By The Times-Ledger
The battle to open group homes in northeast Queens for disabled adults goes. Last week Community Board 7 in Flushing and Community Board 11 held hearings for three proposed homes. Once again the people who would run these homes showed incredible patience. Once again the residents who opposed the group showed incredible ignorance.
At the Community Board 7 hearing, HeartShare Human Services was seeking the right to open a group home on 145th Street in Linden Hills. HeartShare currently operates 13 group homes scattered throughout Brooklyn and Queens. Their reputation is excellent. HeartShare was also represented at the Community Board 11 hearing, seeking to open a group home on 214th Street in Bayside Hills. The Association for the Help of Retarded Children (AHRC) sought approval for a group home on 204th Street.

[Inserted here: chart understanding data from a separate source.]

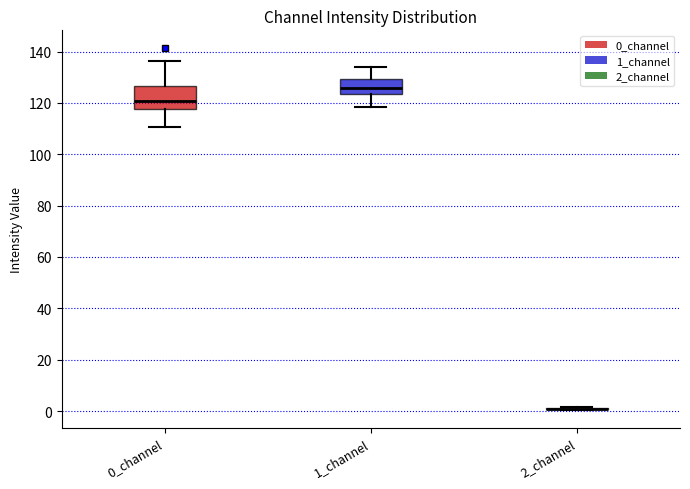

Reading left to right, read every box against the y-axis: the position of its median line, the range the box covers, and the ends of its whiskers. The values are not printed on the chart, so give them approximately, as read against the axis.

0_channel: median 120, box 118 to 126, whiskers 110 to 136
1_channel: median 126, box 124 to 130, whiskers 118 to 134
2_channel: box collapsed to a line at 0, whiskers 0 to 2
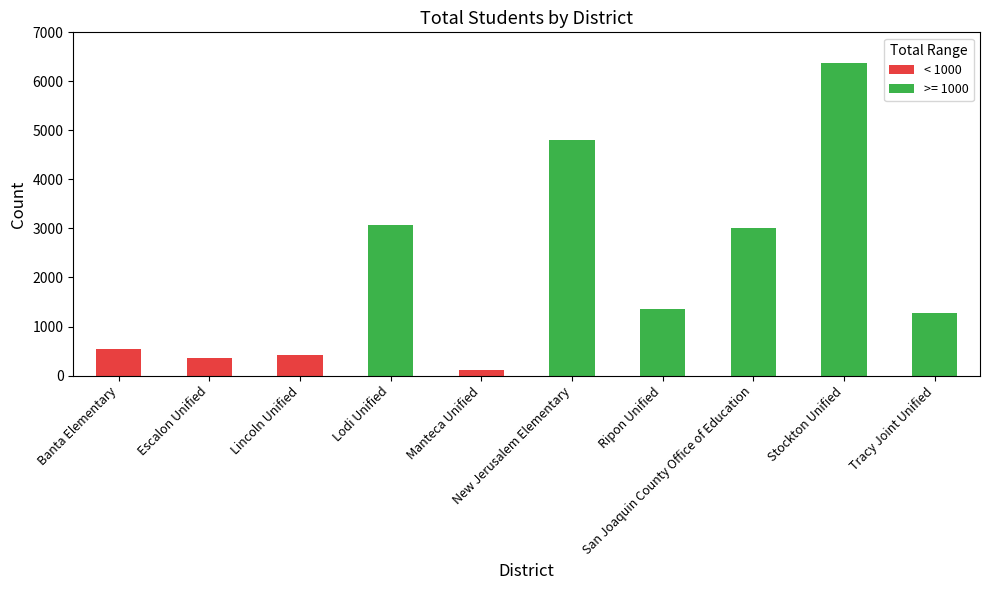

How many values are below 1360?

5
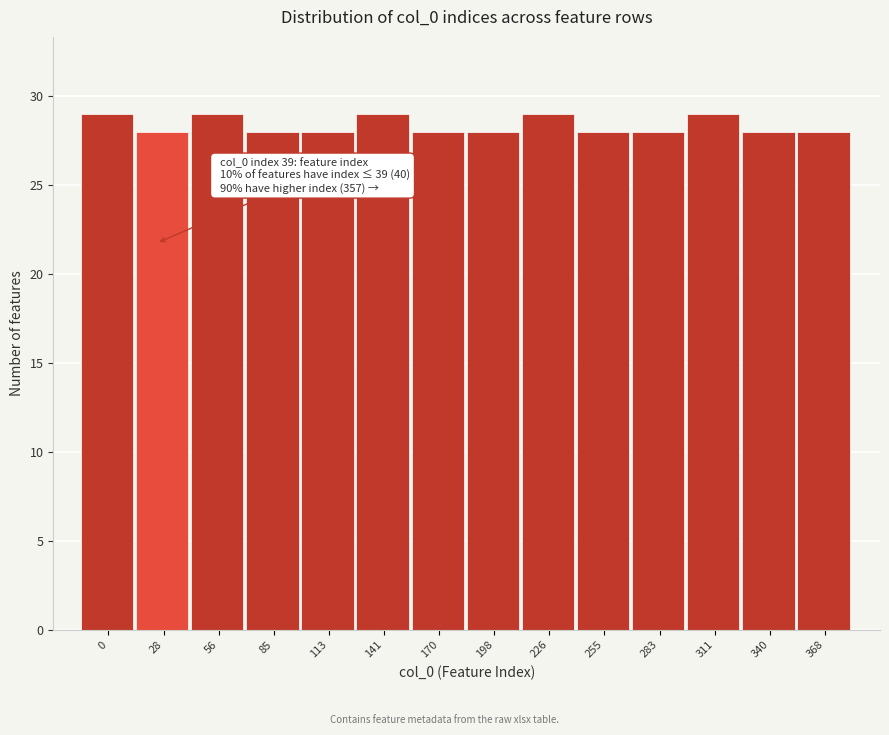

Reading left to right, extract all data points from this chart.

29	28	29	28	28	29	28	28	29	28	28	29	28	28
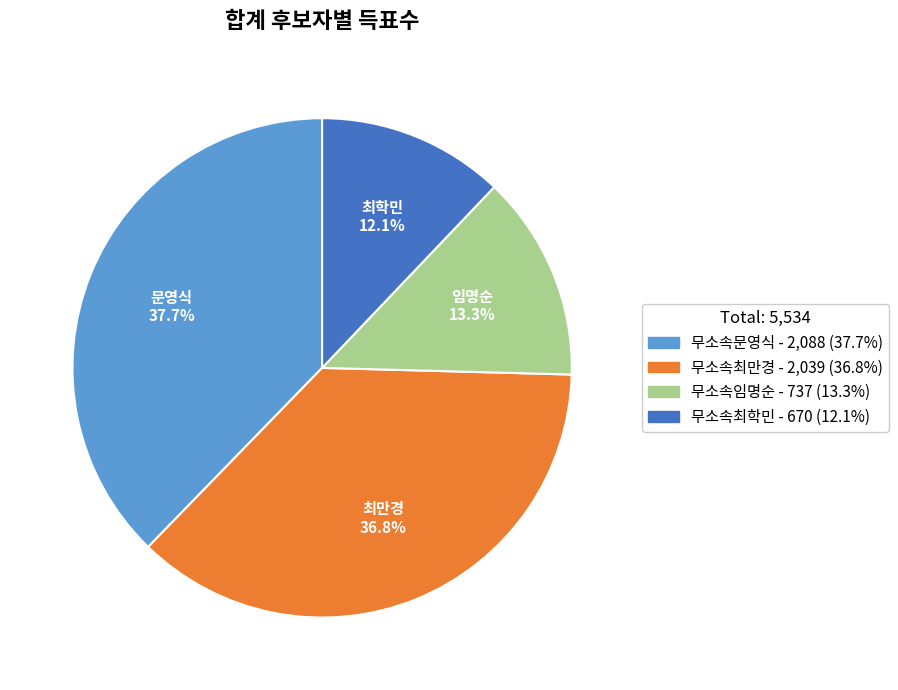

Does 무소속임명순 account for over 50% of the chart?

No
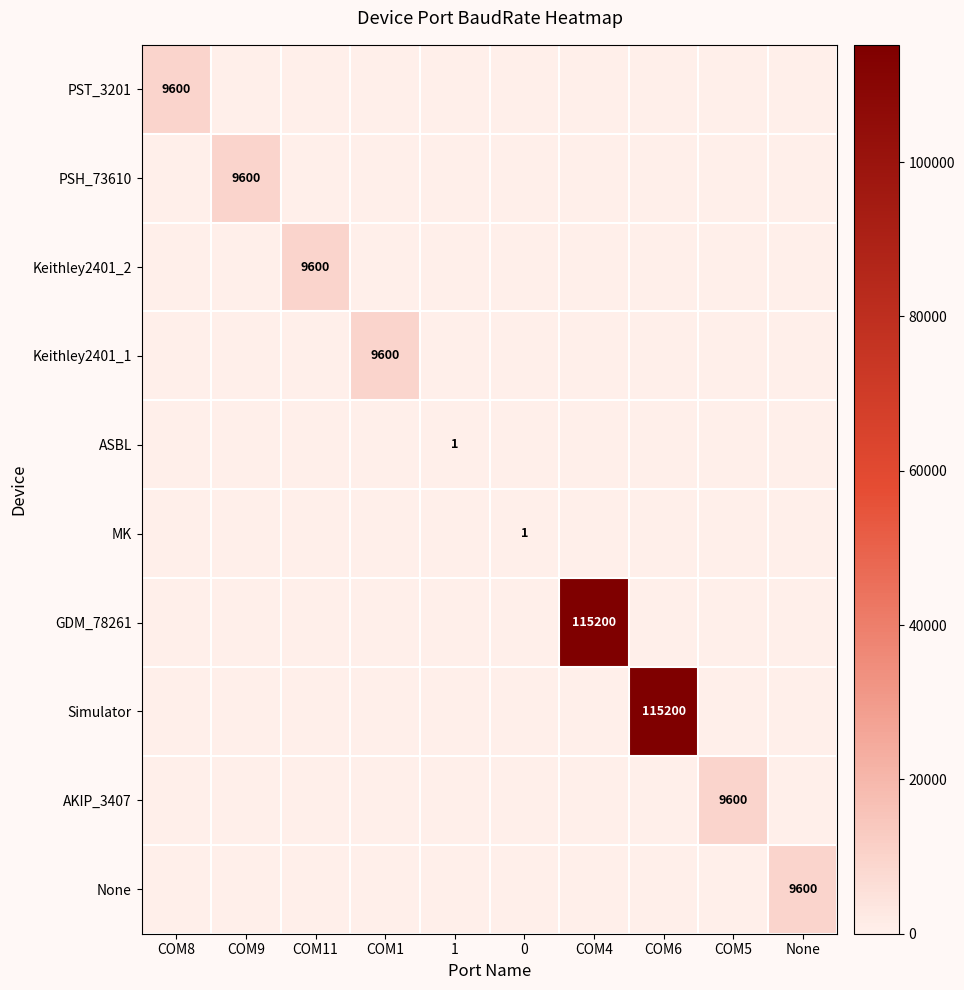

At COM9, list the series in order from largest to smallest.

PSH_73610, PST_3201, Keithley2401_2, Keithley2401_1, ASBL, MK, GDM_78261, Simulator, AKIP_3407, None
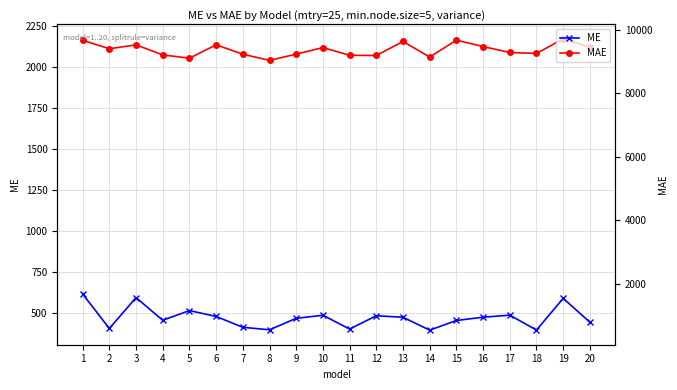

What is the value of the MAE point at the 11th from the left?

2071.7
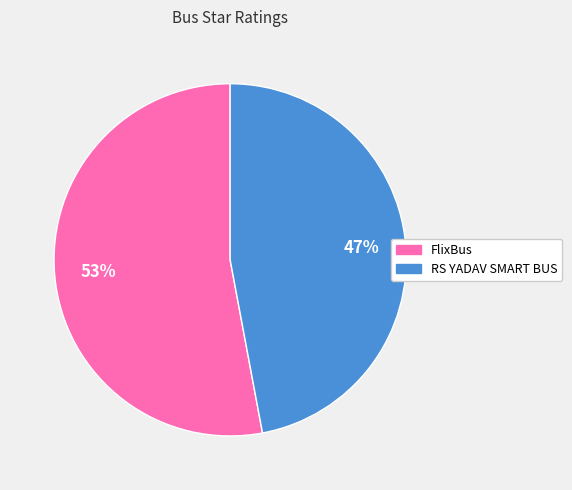

What is the largest slice in the pie chart?

FlixBus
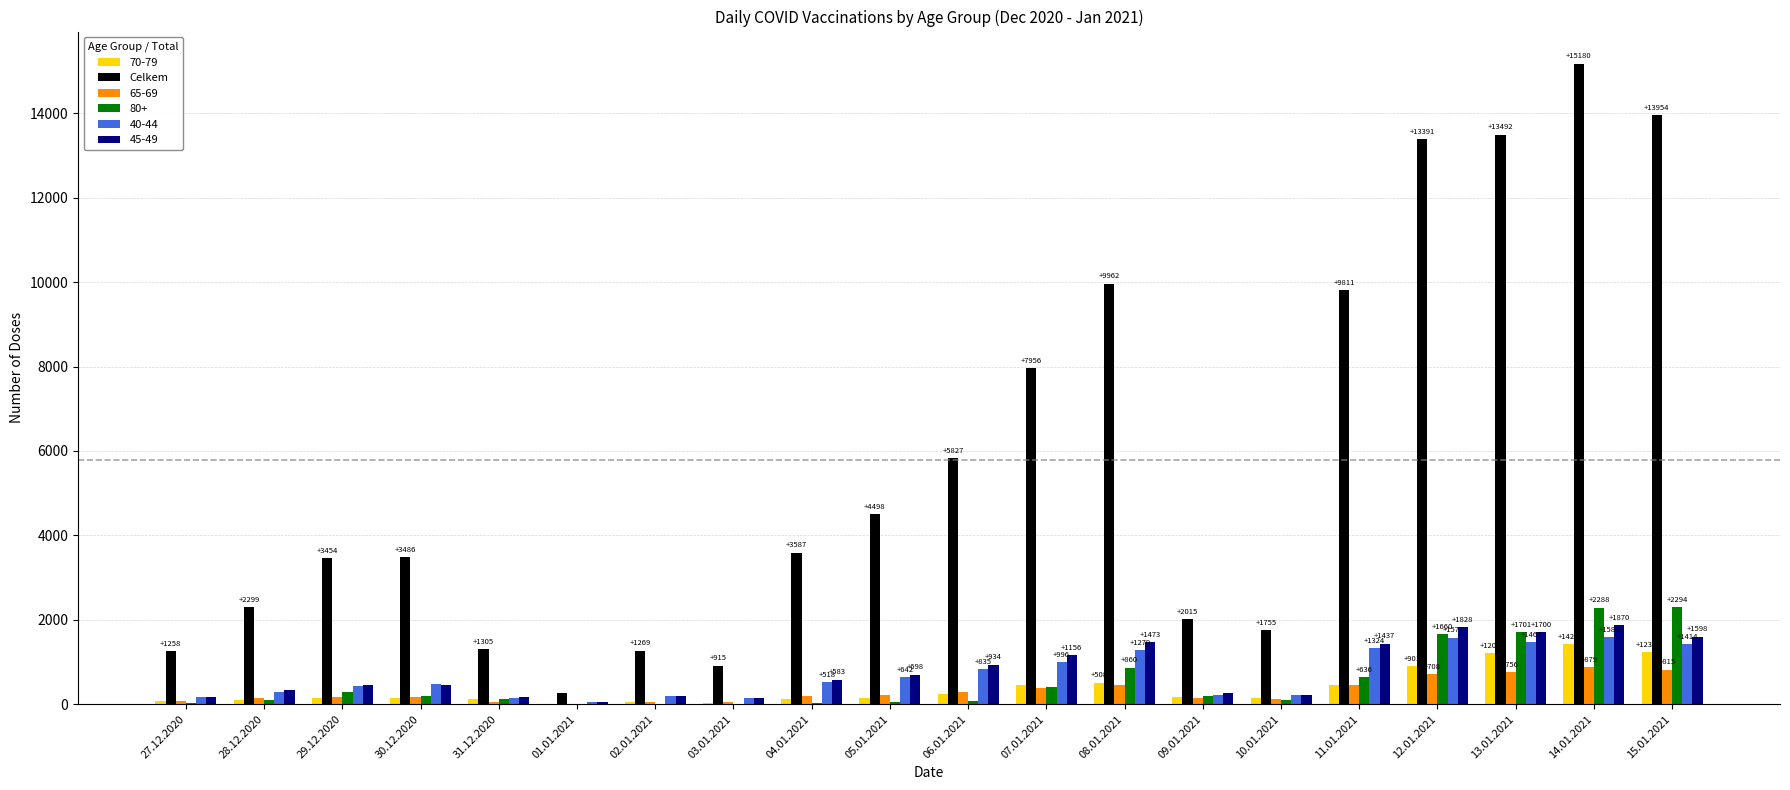

What is the maximum value shown in the chart?

15180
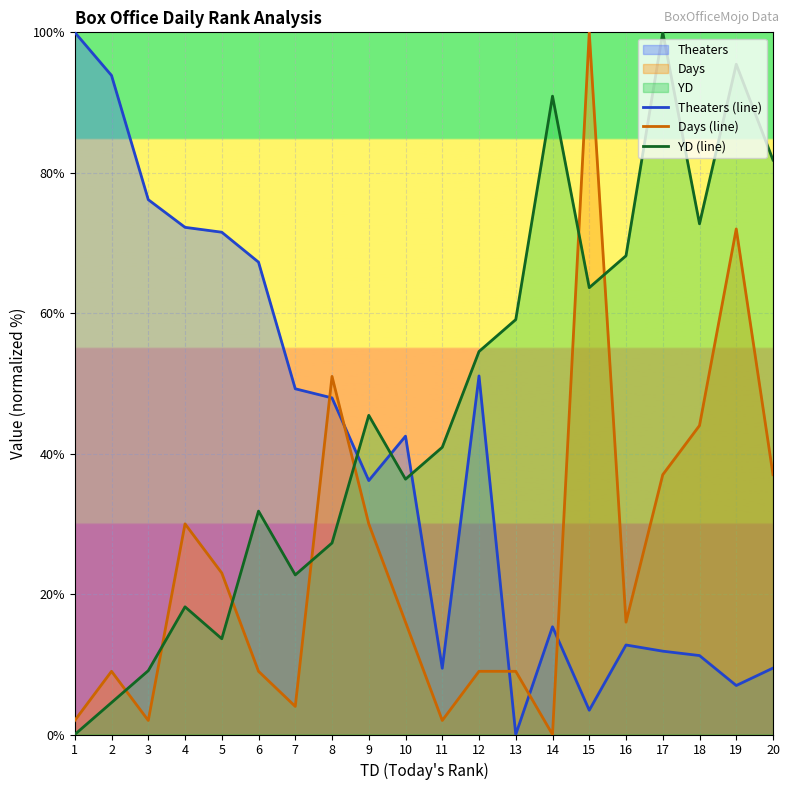

At which category does the chart reach its peak across all series?

1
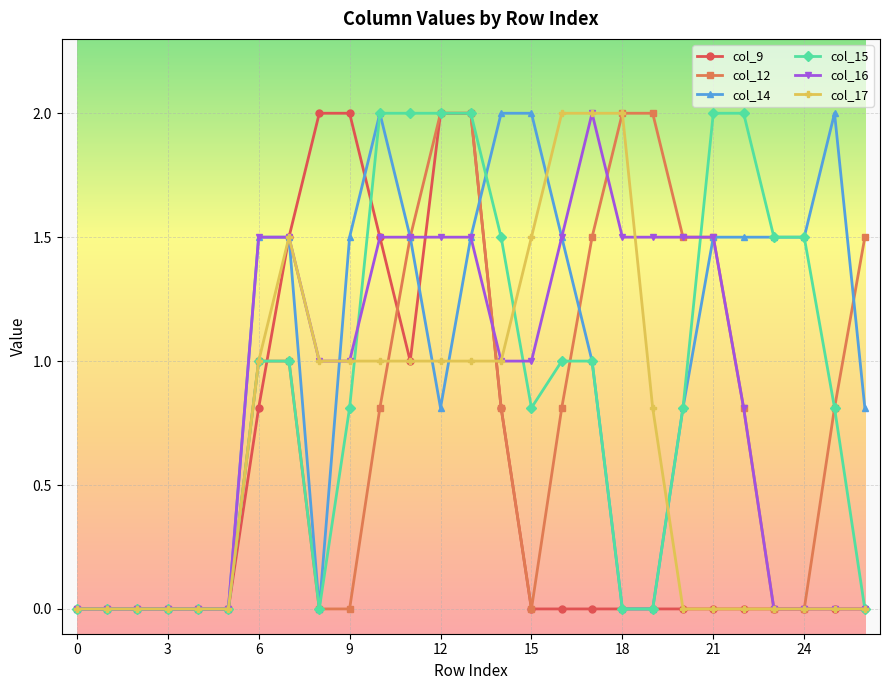

What is the value of the col_15 point at the 17th from the left?

1.0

Our reporters could have written the story before the meetings began. Residents stepped up to the microphone to express their fears that the proposed homes would lower property values and create traffic congestion on narrow residential streets.
First, let's look at the traffic congestion red herring. There will be six mild to moderately retarded adults living in each of these homes. None of them drive. A van will take them to their jobs and treatment. They will have 24-hour supervision, so we suppose the counselors will be parking their cars in the neighborhood. Big whoop.
Then there is the perennial concern about property values. Group homes have been operating in Queens for more than a decade. If it were true that these homes had a negative impact on property values, the opposition has had ample opportunity to document the decline in values. They can't because it just isn't true.
Although people will often go so far as to say that they fear for their children, no one ever takes the microphone and says they just don't like people with disabilities. Instead the opponents of group homes are prone to say that they have nothing against “those people” per say, but theirs is not the right neighborhood.
At present there are long waiting lists for families trying to place a loved one in a group home. These homes offer adults a measure of freedom and dignity that would be impossible in an institutional setting. In many cases, the adults living in these homes hold jobs and become productive citizens.
There is every good reason to support the group homes. If the number of homes is growing in northeast Queens, it is because the number of people with special needs is growing. They are part of the Queens family and they are welcome to live here.
Christopher's Crossing
Community Board 11 did the right thing last week when it named the pedestrian bridge over the Clearview Expressway at 46th Avenue in Bayside after Christopher Scott, an 11-year-old who was killed when he crossed the bridge and rode his bike into oncoming traffic. The bridge will forever be known as Christopher's Crossing.
Sadly the bridge will always be a reminder of not one but two deaths that did not need to happen. Christopher was the second child killed at the foot of this bridge. In 1994, John Shim, 10, died in a bicycle accident that was tragically similar. The authorities should have acted then to correct a very dangerous situation in which residents safely cross a highway only to walk or ride into the busy service road.
Understandably, the family and friends of John Shim would have liked to see him included in the naming of this bridge. That didn't happen, but there is no reason why a plaque with the names of both boys couldn't be placed somewhere on this walkway.